Der BGH habe aber auch betont, dass immer im Einzelfall entschieden werden müsse, ob ein Anspruch auf Leistung besteht. "Es kommt auf die konkrete Bedingungslage an", erklärt Czeremuga. Der aktuelle Fall war nur der erste von vielen: Insgesamt warten noch rund 160 Gastronomen auf eine Entscheidung durch den BGH.

Positiv sei, dass der oberste Gerichtshof einer anderen Argumentation des OLG Schleswig nicht gefolgt ist, betonte Czeremuga. Das OLG hatte die Corona-Schäden schon deshalb als nicht versichert angesehen, weil der Betrieb aufgrund einer Allgemeinverfügung präventiv geschlossen worden ist und es keine Covid-19-Infektion im Betrieb gab. Das sei auch gar nicht nötig, urteilten die Richter des BGH. Der Eintritt des Versicherungsfalls setze "nicht die Verwirklichung einer aus dem Betrieb selbst erwachsenden, sogenannten intrinsischen, Infektionsgefahr voraus", erklärten die Richter.
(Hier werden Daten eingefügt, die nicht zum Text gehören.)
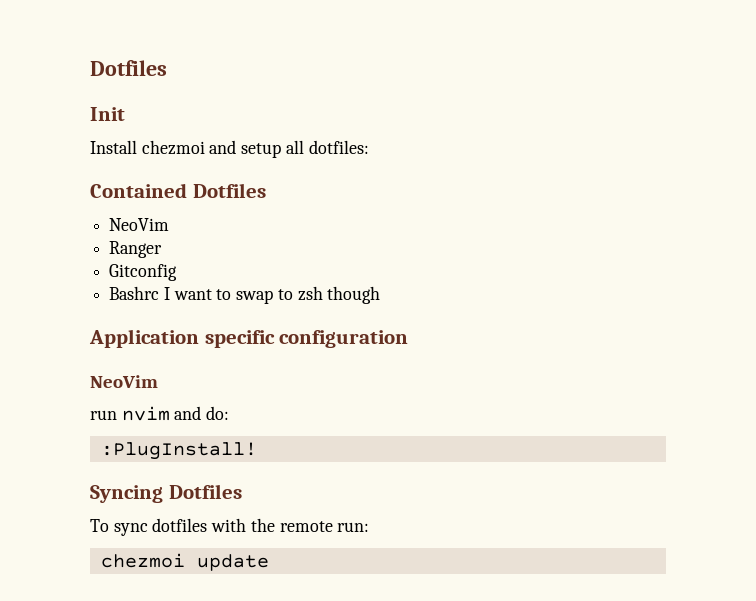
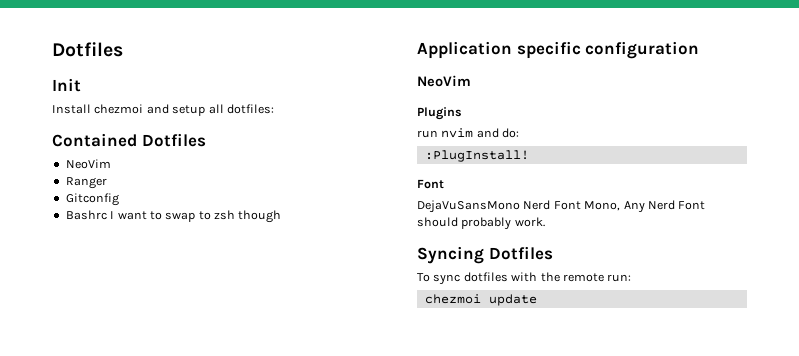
(158, 381) none -> [417,107,462,120] // Plugins
(257, 451) none -> [417,179,444,189] [417,200,706,213] [417,217,545,230] // Font // DejaVuSansMono Nerd Font Mono, Any Nerd Font should probably work.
Die Betriebsschließungsversicherung ist eine Nischensparte, die es in der Pandemie zu großem Aufsehen gebracht hat. Nur gut zwei Prozent der 3,5 Millionen Betriebe in Deutschland haben eine solche Police abgeschlossen. Im Corona-Jahr 2020 kamen die Versicherer auf Prämieneinnahmen von 26 Millionen Euro, bei Schadenzahlungen von satten 900 Millionen Euro. Einige Gesellschaften wie die Talanx-Tochter HDI zahlten die Lockdown-Schäden freiwillig, andere erst nach Gerichtsprozessen.

Nach Angaben des Versichererverbands GDV zogen insgesamt 470 Betriebe vor Gericht. Die Versicherer gingen bei den gerichtlichen Auseinandersetzungen meist als Sieger hervor: In erster Instanz entschieden die Gerichte in rund 90 Prozent der Fälle zu ihren Gunsten, in zweiter Instanz waren es sogar 95 Prozent. Anwälte aus dem Gastronomen-Lager verweisen allerdings darauf, dass sich Versicherer gern mit den Klägern auf einen Vergleich einigen, sobald ein für sie negatives Urteil droht - was die Statistik verzerren würde.

Für künftige Schäden sind die aktuellen BGH-Prozesse nicht mehr von Bedeutung: Die Versicherer haben Pandemien in ihren Neuverträgen inzwischen ausgeschlossen.